Published by under Programming,Software,Thoughts

I saw a blog post called “GPL Fun” by Jonathan Riddell on Ubuntu Planet today, and it triggered this immediate stomach reaction:

The GPL remains the #1 reason why it’s always a smarter choice to bet on FreeBSD or other BSD-/MIT-licensed products/projects for commercial use. I doubt that the Nas4Free Folks will ever have a discussion – or lawsuit – like the one that VMware is seeing because they use some kind of modified Linux kernel in their ESXi hypervisor.

I believe that putting the Linux kernel under the GPL was a very, very bad idea at the time. I never understood when Linus Torvalds said that he “was afraid that somebody could take away Linux”. Did somebody ever “take away” FreeBSD? Yes, Apple built something called OS X and later iOS on top of FreeBSD that they didn’t have to openly share with the world anymore – but the original FreeBSD was still there for everybody else, so in my understanding of the term nobody took anything away.  Did Apple take away SQLite (which is in the Public Domain) when they integrated it into Aperture? No, SQLite is still there for everybody to use.

It is the whole purpose of the BSD/MIT license to enable the kind of business that Apple has been doing with their taking of the FreeBSD foundation and turning it into a commercial product.

The reason why the author of SQLite put his work into the Public Domain was to make absolutely sure that “anyone is free to copy, modify, publish, use, compile, sell, or distribute the original SQLite code, either in source code form or as a compiled binary, for any purpose, commercial or non-commercial, and by any means.

Unless you want to force a certain ideology down your user’s throats, one where everybody is FORCED to share his own derivative work with the world, there absolutely is no upside to choosing the GPL as your license. Putting something under the GPL only means that you’re not really willing to give something away and let it be truly free   – you want something back in case somebody wants to build something else on top of your work and you’re intentionally sabotaging traditional software licensing business models with the GPL. That’s not really the spirit of “free” and “open” – it’s the spirit of restriction, it’s the spirit of “I want to keep control, just in case”. I don’t think that this is “fun”, it’s the opposite, actually. Hence “GPL No Fun” is a more fitting title.

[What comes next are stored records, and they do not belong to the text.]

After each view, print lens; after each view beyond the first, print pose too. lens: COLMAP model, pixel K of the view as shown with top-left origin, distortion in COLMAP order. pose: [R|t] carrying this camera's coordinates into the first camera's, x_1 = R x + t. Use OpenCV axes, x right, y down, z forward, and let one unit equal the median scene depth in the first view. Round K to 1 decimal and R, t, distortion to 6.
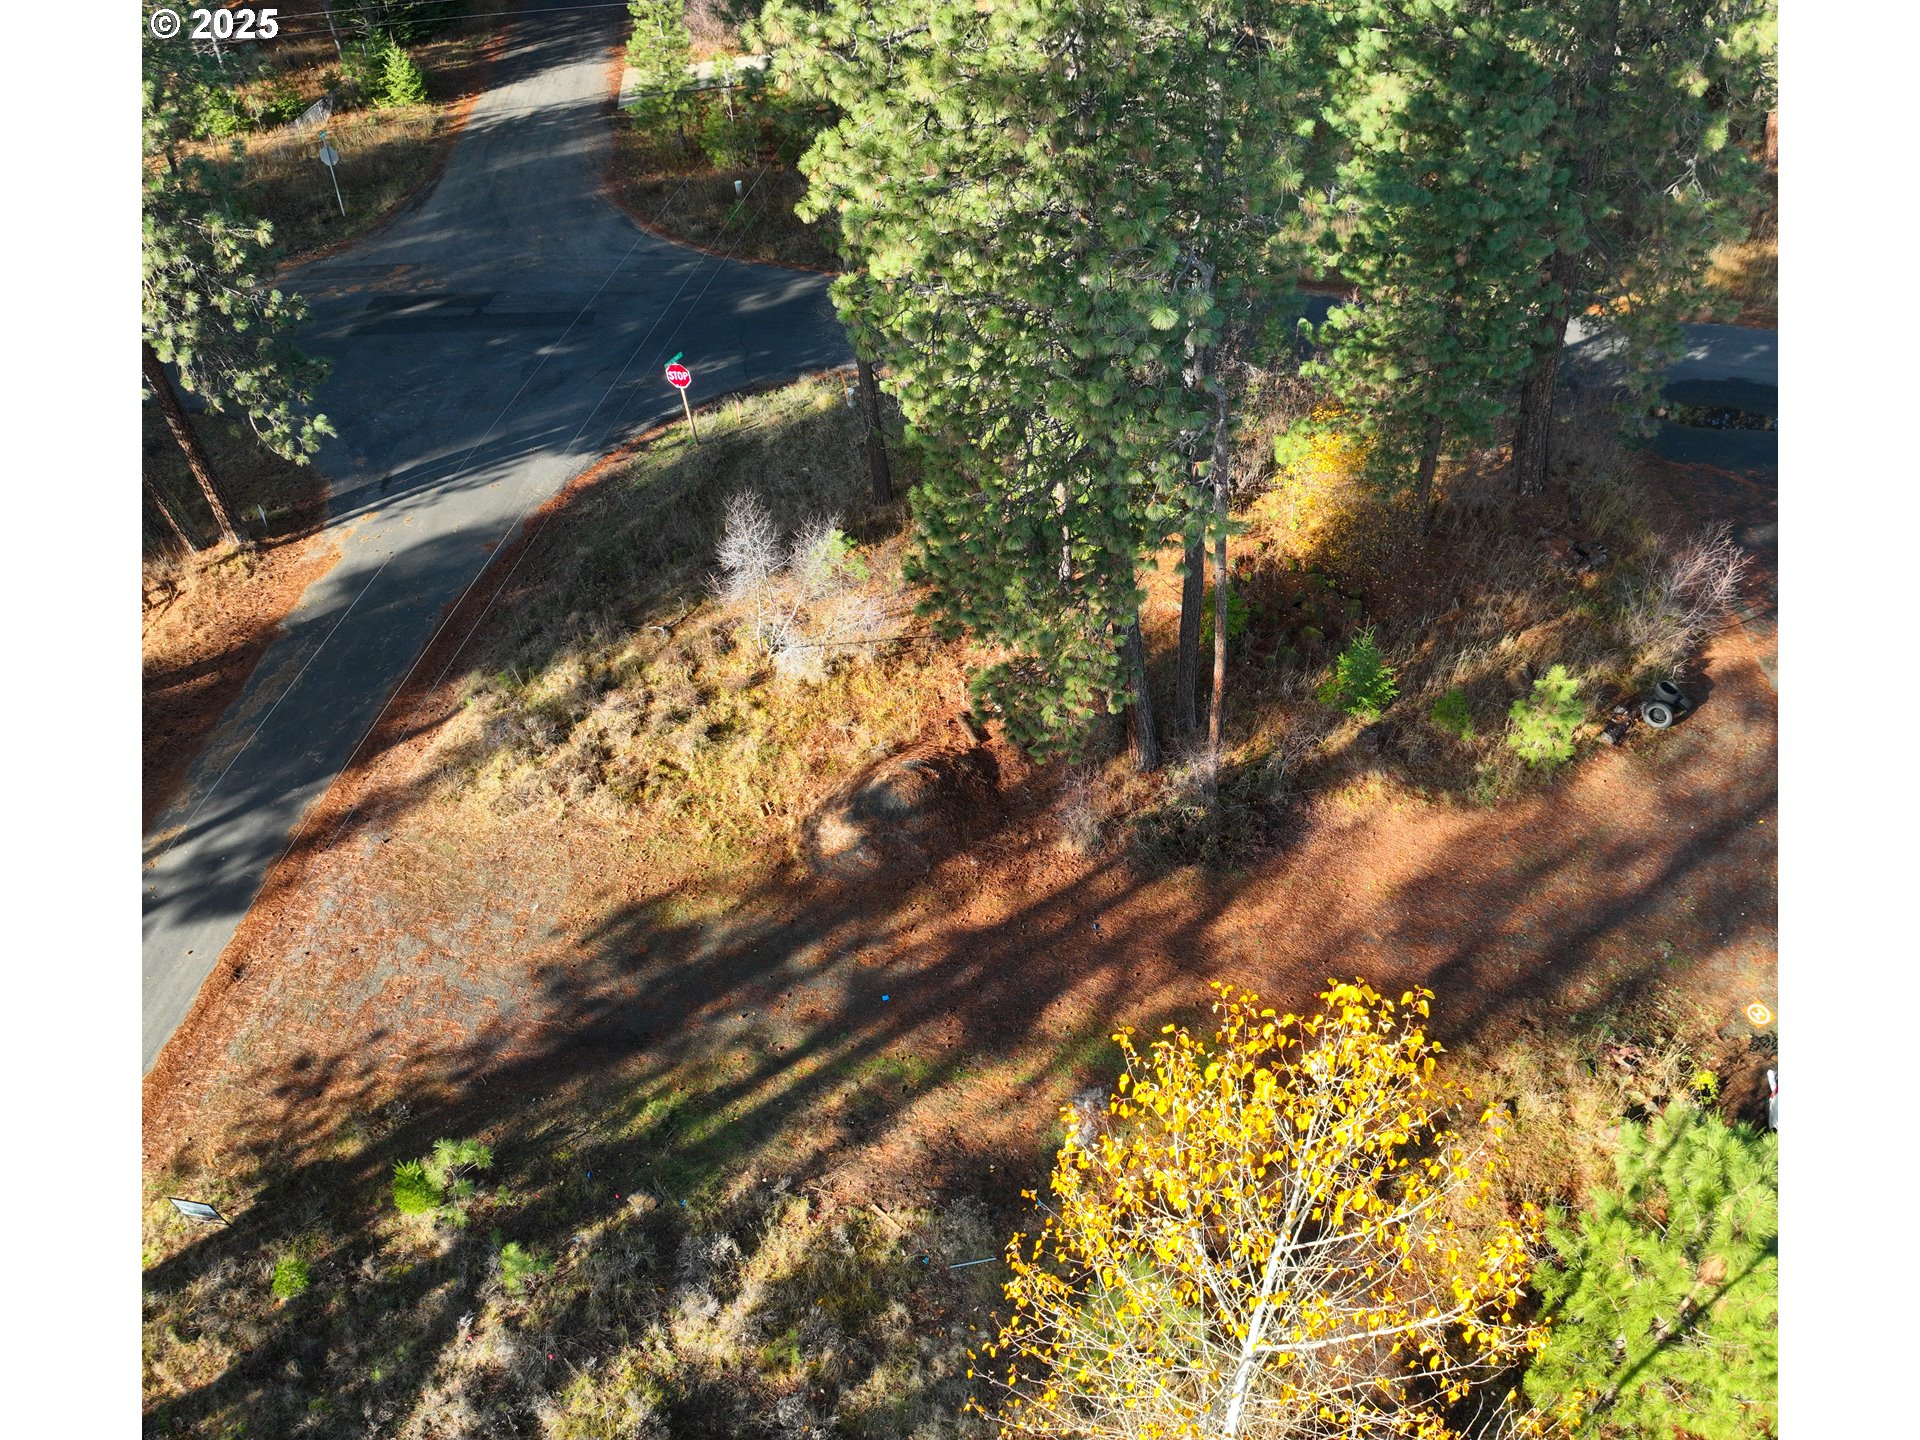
lens RADIAL K [[1453.7, 0, 1070.6], [0, 1453.7, 675.2], [0, 0, 1]] dist [-0.089599, -0.032739]
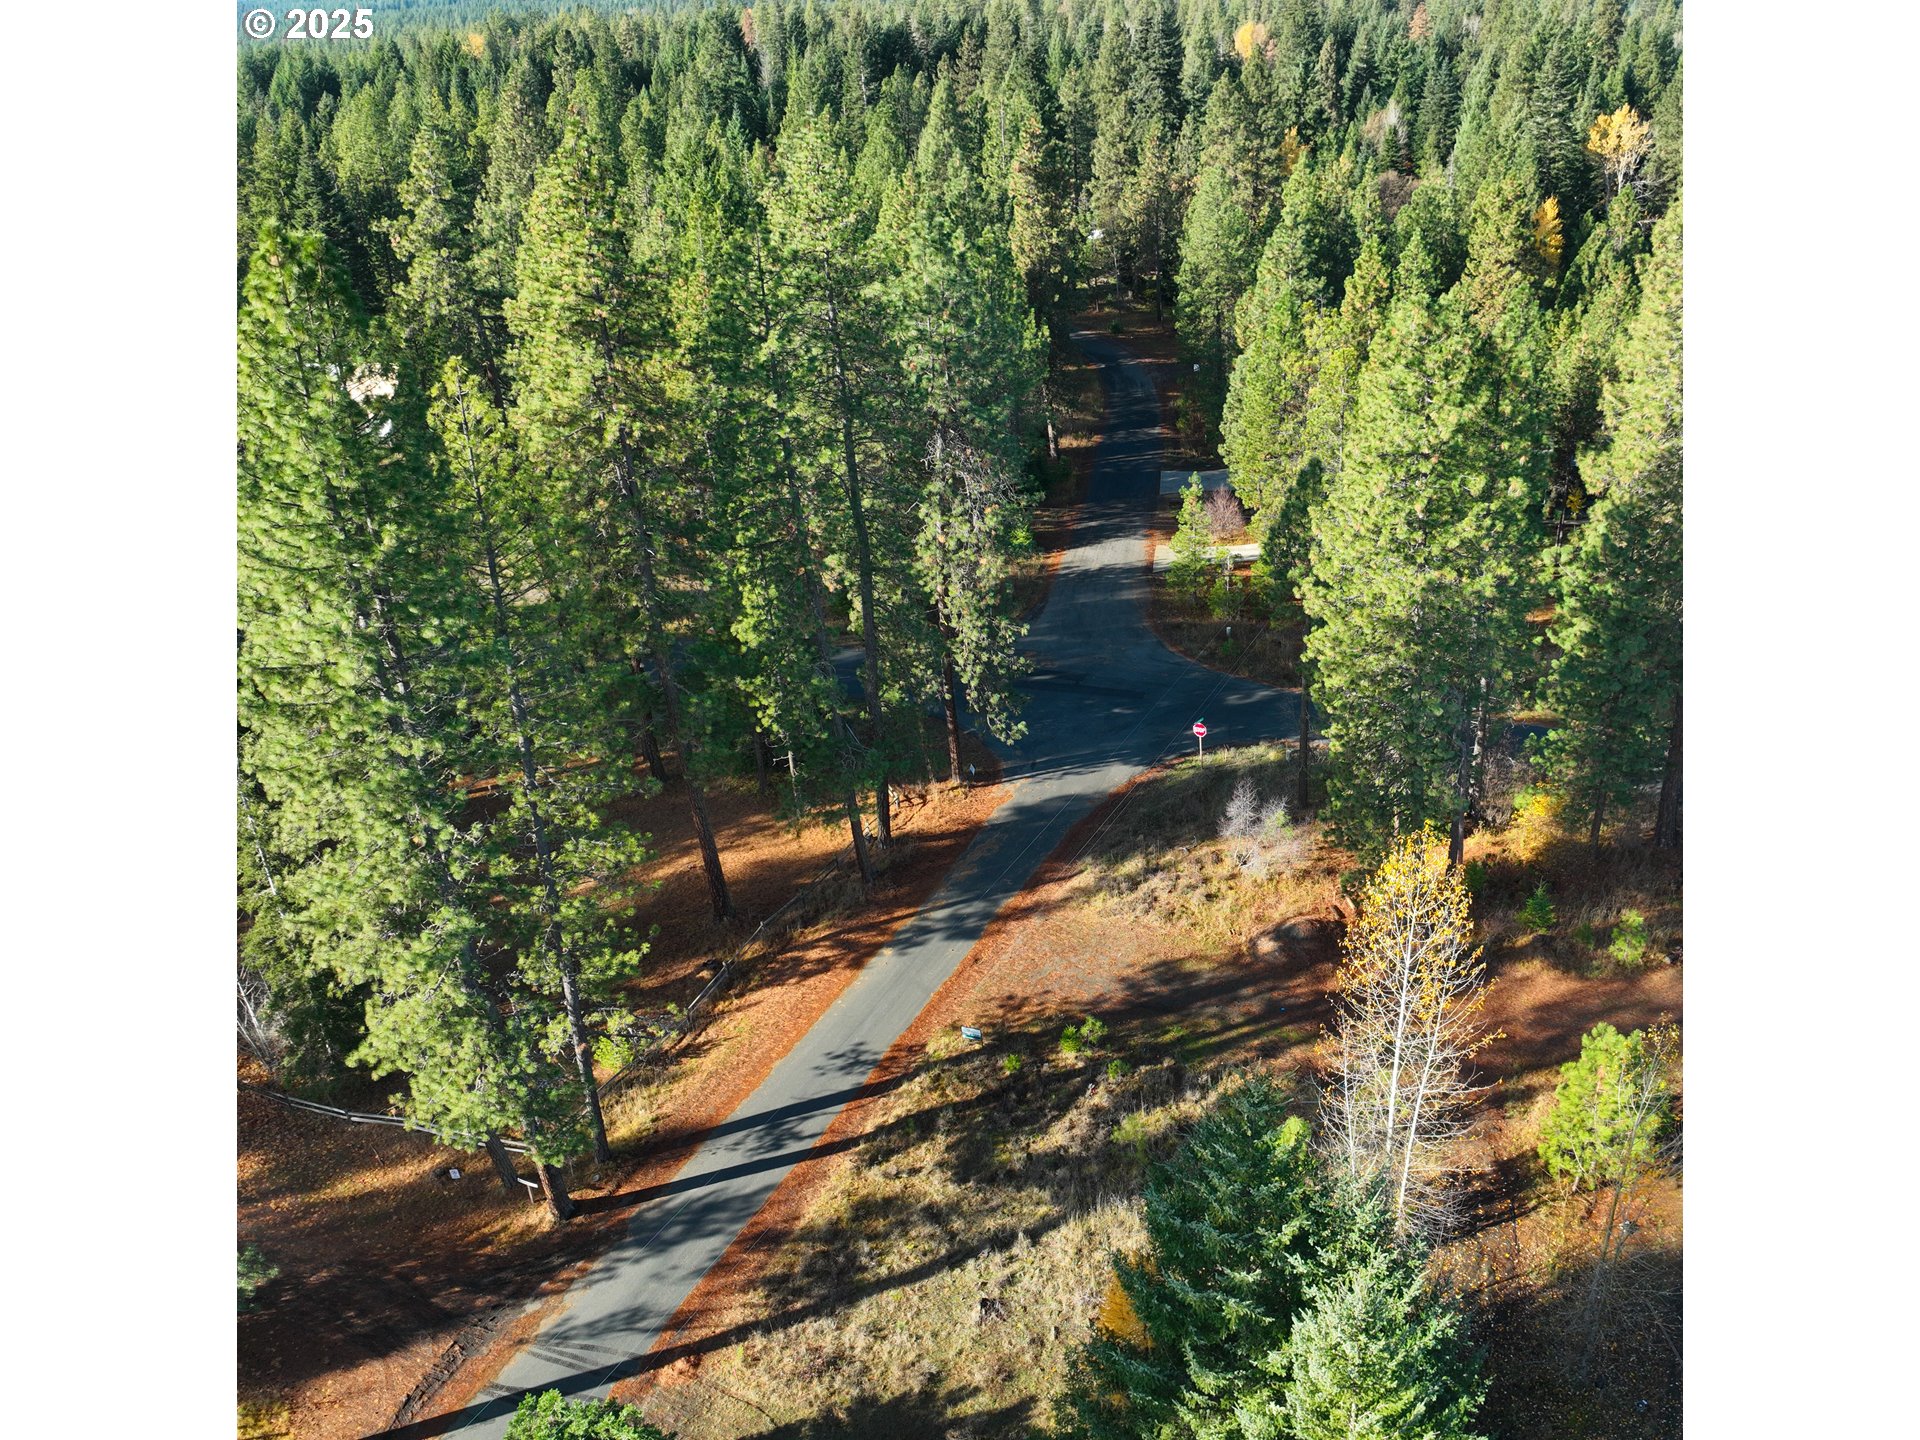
lens RADIAL K [[1453.7, 0, 1116.2], [0, 1453.7, 771.3], [0, 0, 1]] dist [-0.089599, -0.032739]
pose [[0.967805, 0.120537, -0.220962, 0.057844], [-0.167262, 0.963994, -0.206734, 0.331553], [0.188087, 0.237037, 0.953120, -1.058558]]
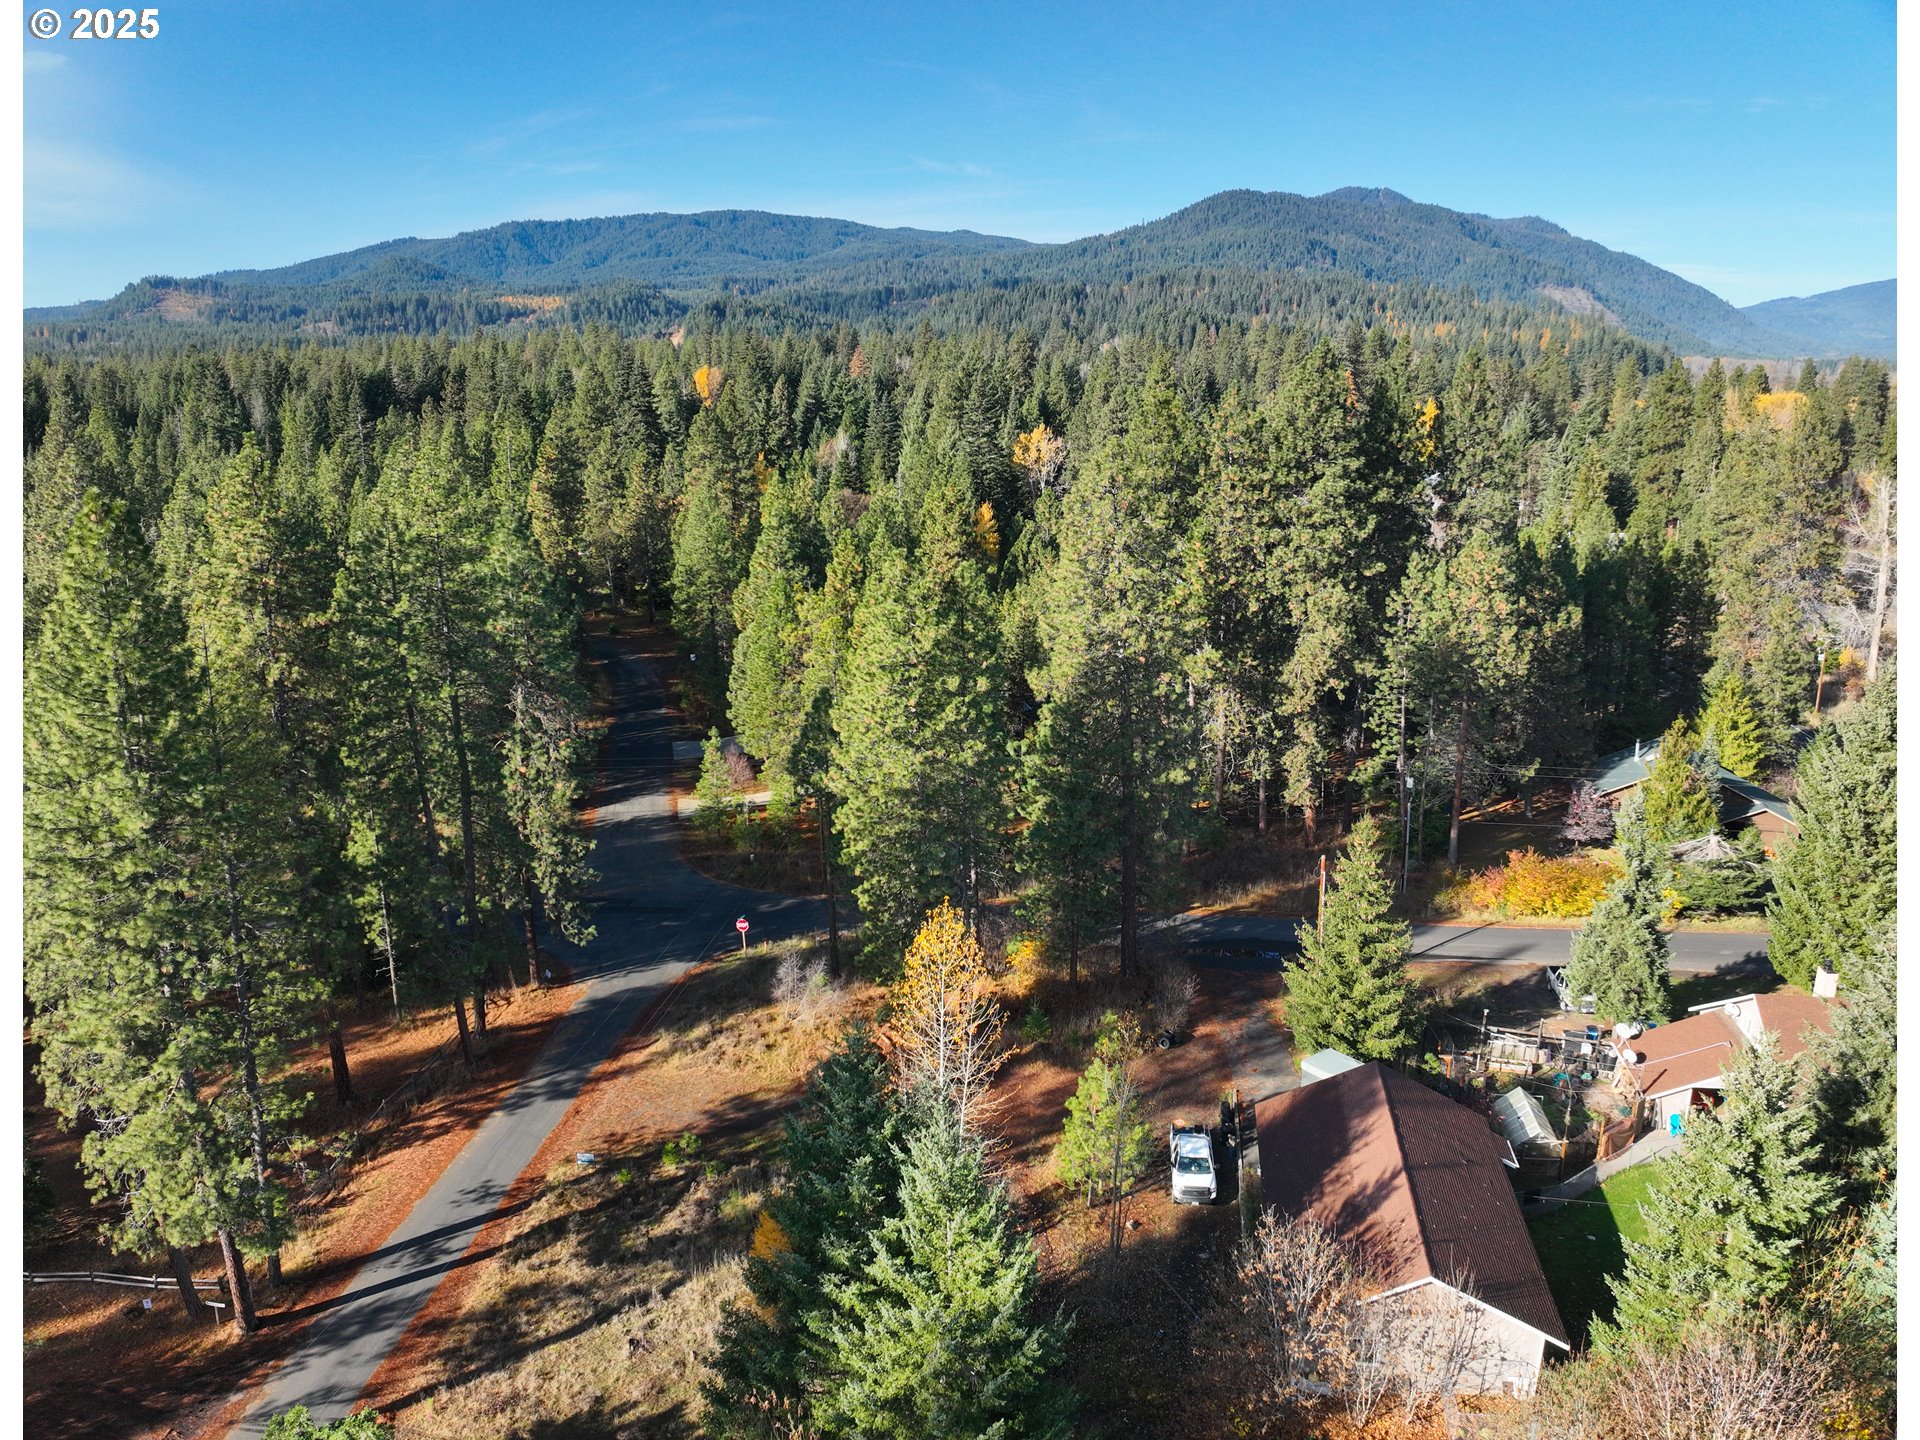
lens RADIAL K [[1453.7, 0, 882.6], [0, 1453.7, 732.5], [0, 0, 1]] dist [-0.089599, -0.032739]
pose [[0.998898, 0.014299, -0.044708, 0.046234], [-0.032901, 0.892620, -0.449607, 0.691791], [0.033478, 0.450583, 0.892107, -1.466656]]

I understand the temptation behind the GPL. After all, a lot of time and work goes into any piece of software, so once you decide to open it and share it, isn’t it only fair to get something back from the people who might want to use and modify it? Sure. But it’s also inconsequential to impose onto others. It was your own choice to open your work and share it, that is what YOU, the original author, wanted to do. In my view, it’s just not right to force others down the same road – unless, of course, your intention is to prevent them from maybe making money with your work. But if you’re going down that route, then you could as well use a proprietary, commercial license for your product. That would at least be consequential, and there’s nothing wrong with that in my opinion. People deserve to get paid for their work. But if you’re pretending to give something away and if you’re pretending to make software free by using the GPL or similar open source licenses with certain backdoors and trapdoors, then you shouldn’t be surprised when someone like me will question your motives for doing so.

I don’t want to have a religious or ideological debate about this on my page, so comments will be disabled for this post. It would all be redundant anyway – the web is full of that stuff, just google your way through GPL vs BSD and have some fun with it.